(Brief)
Starting from the line that holds "metroplex68nDr0nDe3 & 7.087719", print every line through the end of the records, first and last included.
*** Block opens ***
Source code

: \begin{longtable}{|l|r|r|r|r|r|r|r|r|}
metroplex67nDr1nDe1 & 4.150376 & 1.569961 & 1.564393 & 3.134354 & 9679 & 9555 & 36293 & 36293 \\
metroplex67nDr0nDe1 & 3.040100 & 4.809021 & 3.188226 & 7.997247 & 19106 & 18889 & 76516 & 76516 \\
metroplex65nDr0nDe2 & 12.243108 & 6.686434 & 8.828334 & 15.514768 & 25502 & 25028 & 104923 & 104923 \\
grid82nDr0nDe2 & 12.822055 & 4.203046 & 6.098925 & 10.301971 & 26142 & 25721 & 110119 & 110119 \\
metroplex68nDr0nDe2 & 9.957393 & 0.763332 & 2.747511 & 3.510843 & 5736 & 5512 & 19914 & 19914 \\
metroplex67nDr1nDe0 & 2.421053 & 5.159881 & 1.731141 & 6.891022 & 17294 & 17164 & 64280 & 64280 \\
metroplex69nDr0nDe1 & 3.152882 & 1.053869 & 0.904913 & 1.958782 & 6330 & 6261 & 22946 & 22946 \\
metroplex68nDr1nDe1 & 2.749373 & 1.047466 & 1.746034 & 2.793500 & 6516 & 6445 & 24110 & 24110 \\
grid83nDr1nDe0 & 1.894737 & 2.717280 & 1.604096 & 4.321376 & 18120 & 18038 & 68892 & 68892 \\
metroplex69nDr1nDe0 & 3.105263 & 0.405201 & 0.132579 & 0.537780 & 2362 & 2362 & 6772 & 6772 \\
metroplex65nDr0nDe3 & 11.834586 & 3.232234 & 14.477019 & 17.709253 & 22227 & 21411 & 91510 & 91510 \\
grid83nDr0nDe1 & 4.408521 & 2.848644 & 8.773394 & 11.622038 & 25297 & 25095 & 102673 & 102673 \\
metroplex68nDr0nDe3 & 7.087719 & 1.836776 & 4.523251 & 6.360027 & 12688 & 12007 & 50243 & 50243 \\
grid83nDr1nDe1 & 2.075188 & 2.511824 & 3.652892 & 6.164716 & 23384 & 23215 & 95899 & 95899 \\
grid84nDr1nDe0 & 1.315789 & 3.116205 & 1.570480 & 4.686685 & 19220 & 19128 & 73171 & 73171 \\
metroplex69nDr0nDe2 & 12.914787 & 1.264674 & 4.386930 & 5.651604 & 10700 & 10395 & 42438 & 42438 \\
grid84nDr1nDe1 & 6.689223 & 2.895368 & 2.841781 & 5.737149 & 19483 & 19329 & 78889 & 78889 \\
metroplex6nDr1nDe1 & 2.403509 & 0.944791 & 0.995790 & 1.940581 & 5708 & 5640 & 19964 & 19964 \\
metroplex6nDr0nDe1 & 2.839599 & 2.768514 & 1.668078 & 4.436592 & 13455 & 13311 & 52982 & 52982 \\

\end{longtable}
*** Block closes ***
(Exercise answer)
metroplex68nDr0nDe3 & 7.087719 & 1.836776 & 4.523251 & 6.360027 & 12688 & 12007 & 50243 & 50243 \\
grid83nDr1nDe1 & 2.075188 & 2.511824 & 3.652892 & 6.164716 & 23384 & 23215 & 95899 & 95899 \\
grid84nDr1nDe0 & 1.315789 & 3.116205 & 1.570480 & 4.686685 & 19220 & 19128 & 73171 & 73171 \\
metroplex69nDr0nDe2 & 12.914787 & 1.264674 & 4.386930 & 5.651604 & 10700 & 10395 & 42438 & 42438 \\
grid84nDr1nDe1 & 6.689223 & 2.895368 & 2.841781 & 5.737149 & 19483 & 19329 & 78889 & 78889 \\
metroplex6nDr1nDe1 & 2.403509 & 0.944791 & 0.995790 & 1.940581 & 5708 & 5640 & 19964 & 19964 \\
metroplex6nDr0nDe1 & 2.839599 & 2.768514 & 1.668078 & 4.436592 & 13455 & 13311 & 52982 & 52982 \\

\end{longtable}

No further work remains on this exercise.